By Zheng Yangpeng (China Daily) Updated: 2014-02-25 07:29

Companies must realize how rapidly reputations may rise and fall

In the fast-moving business world, nothing is guaranteed but change: change is in the market, in customer preference and technology.

One thing corporate executives are likely to take for granted, however, is the media environment in which they communicate with the outside world.

Bob Grove, chief executive officer for public relations company Edelman North Asia, said told China Daily that what worries him is that in the fast-evolving media landscape, a company's reputation can be very fragile.

Social media can make or break

Social media can make or break
"The velocity of a decline of reputation is now faster than ever, but I don't think companies really understand how much that has changed," the public relations and marketing veteran said.

Grove explained that unlike "trust", which relates to customers' perceptions of a company's present or future behavior, "reputation" is based on the aggregate of its performance in the past: It means that "reputation" is hard to build up but easily broken.

"Because of social media, they are not able to hide unethical behavior. It does not matter whether you did it yesterday or 10 years ago because today, everything is discoverable. There are no secrets," he said.

Grove said in this environment, it is vitally important to maintain a relationship with stakeholders.

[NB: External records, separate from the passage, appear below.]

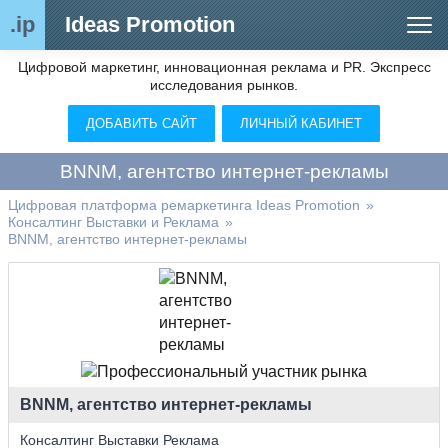
.ip
Ideas Promotion
Цифровой маркетинг, инновационная реклама и PR. Экспресс
Сегменты рынка
исследования рынков.
Цифровой ремаркетинг (анализ рынка)
ДОБАВИТЬ САЙТ
ЛИЧНЫЙ КАБИНЕТ
Отраслевой обозреватель
BNNM, агентство интернет-рекламы
Видео
Цифровая платформа ремаркетинга Ideas Promotion
»
Консалтинг Выставки и Реклама
»
О нас
BNNM, агентство интернет-рекламы
Контакты
BNNM, агентство интернет-рекламы
Консалтинг Выставки Реклама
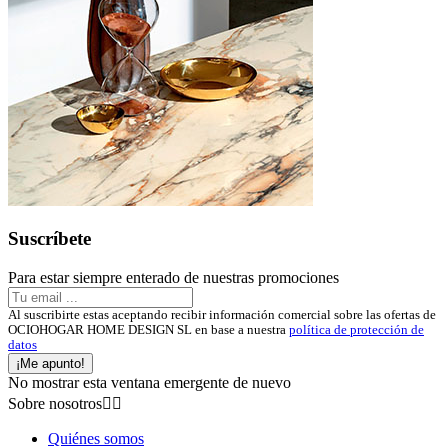
Suscríbete
Para estar siempre enterado de nuestras promociones
Al suscribirte estas aceptando recibir información comercial sobre las ofertas de
OCIOHOGAR HOME DESIGN SL en base a nuestra
política de protección de
datos
¡Me apunto!
No mostrar esta ventana emergente de nuevo
Sobre nosotros


Quiénes somos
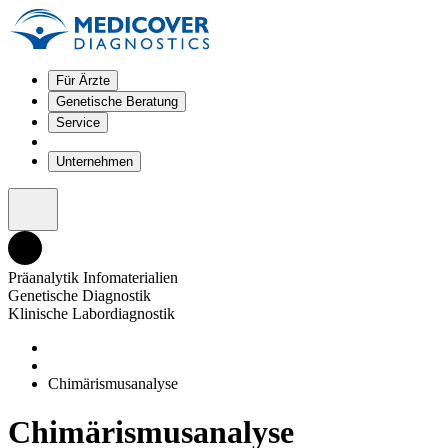
Für Ärzte
Genetische Beratung
Service
Unternehmen
Präanalytik Infomaterialien
Genetische Diagnostik
Klinische Labordiagnostik
Chimärismusanalyse
Chimärismusanalyse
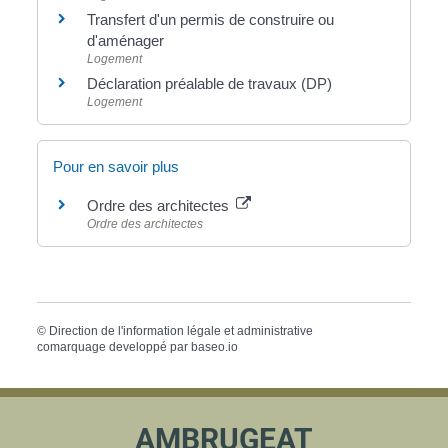
Transfert d'un permis de construire ou
d'aménager
Logement
Déclaration préalable de travaux (DP)
Logement
Pour en savoir plus
Ordre des architectes
Ordre des architectes
©
Direction de l'information légale et administrative
comarquage developpé par
baseo.io
AMBRUGEAT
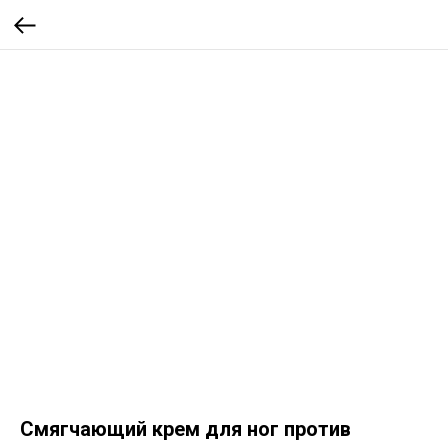
Смягчающий крем для ног против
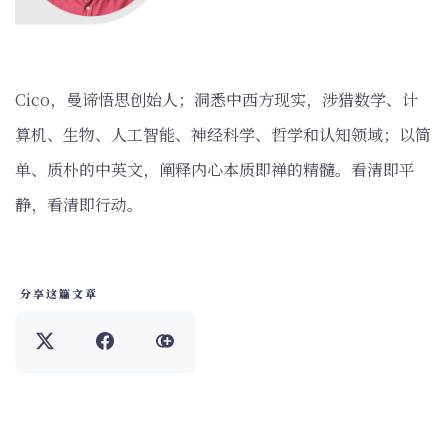
‌Cico，曼谛悟思创始人；洞悉中西方现实，涉猎数学、计
算机、生物、人工智能、神经科学、哲学和认知领域；以简
单、质朴的中英文，阐释内心本质即禅的精髓。看清即平
静，看清即行动。
分享这篇文章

Corporate executives must be transparent about their actions, he said, not just when they have something important to say but all the time. So when bad news happens, they already have established a form of trust that will give them a kind of "leeway" with their customers.

A negative example of this is Netflix, the on-demand Internet streaming media website. In 2011, through a social media video, its CEO announced that the company was raising prices. It sparked a public outcry that savaged its share price.

"They did it the wrong way," Grove said. "They did not give any warning to their customers. [The CEO] did not explain it very well, and the social media content was interpreted out of context."

He said Netflix lost more than 50 percent of its share price and thousands of customers.

"It took them two years to recover from that," Grove said.